ACTIVITY: Give every entry again, unchanged, and leave its images out.

SUPPLIED ENTRIES:

________

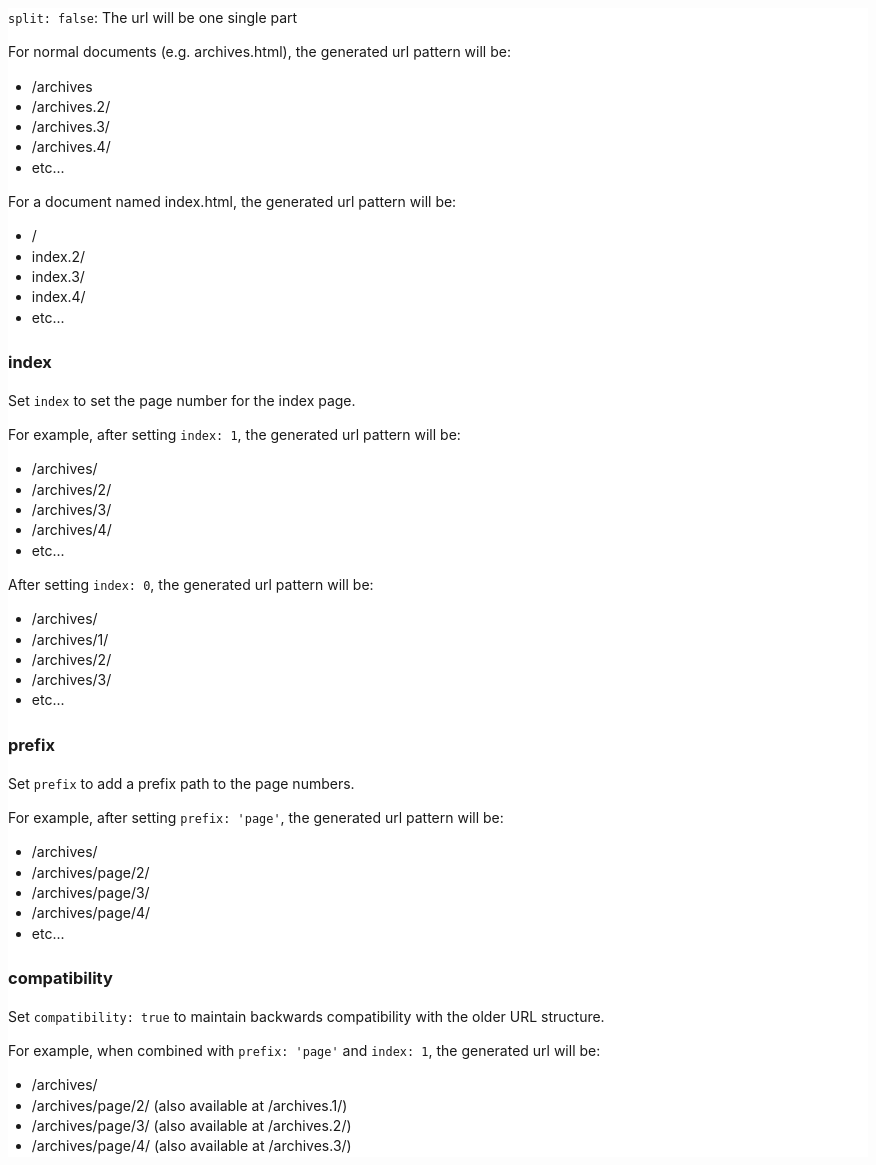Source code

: `split: false`: The url will be one single part

For normal documents (e.g. archives.html), the generated url pattern will be:

* /archives
* /archives.2/
* /archives.3/
* /archives.4/
* etc...

For a document named index.html, the generated url pattern will be:

* /
* index.2/
* index.3/
* index.4/
* etc...

### index

Set `index` to set the page number for the index page.

For example, after setting `index: 1`, the generated url pattern will be:

* /archives/
* /archives/2/
* /archives/3/
* /archives/4/
* etc...

After setting `index: 0`, the generated url pattern will be:

* /archives/
* /archives/1/
* /archives/2/
* /archives/3/
* etc...

### prefix

Set `prefix` to add a prefix path to the page numbers.

For example, after setting `prefix: 'page'`, the generated url pattern will be:

* /archives/
* /archives/page/2/
* /archives/page/3/
* /archives/page/4/
* etc...

### compatibility

Set `compatibility: true` to maintain backwards compatibility with the older URL structure.

For example, when combined with `prefix: 'page'` and `index: 1`, the generated url will be:

* /archives/
* /archives/page/2/ (also available at /archives.1/)
* /archives/page/3/ (also available at /archives.2/)
* /archives/page/4/ (also available at /archives.3/)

________

SOLUTION TO THIS EXERCISE:
Source code

: `split: false`: The url will be one single part

For normal documents (e.g. archives.html), the generated url pattern will be:

* /archives
* /archives.2/
* /archives.3/
* /archives.4/
* etc...

For a document named index.html, the generated url pattern will be:

* /
* index.2/
* index.3/
* index.4/
* etc...

### index

Set `index` to set the page number for the index page.

For example, after setting `index: 1`, the generated url pattern will be:

* /archives/
* /archives/2/
* /archives/3/
* /archives/4/
* etc...

After setting `index: 0`, the generated url pattern will be:

* /archives/
* /archives/1/
* /archives/2/
* /archives/3/
* etc...

### prefix

Set `prefix` to add a prefix path to the page numbers.

For example, after setting `prefix: 'page'`, the generated url pattern will be:

* /archives/
* /archives/page/2/
* /archives/page/3/
* /archives/page/4/
* etc...

### compatibility

Set `compatibility: true` to maintain backwards compatibility with the older URL structure.

For example, when combined with `prefix: 'page'` and `index: 1`, the generated url will be:

* /archives/
* /archives/page/2/ (also available at /archives.1/)
* /archives/page/3/ (also available at /archives.2/)
* /archives/page/4/ (also available at /archives.3/)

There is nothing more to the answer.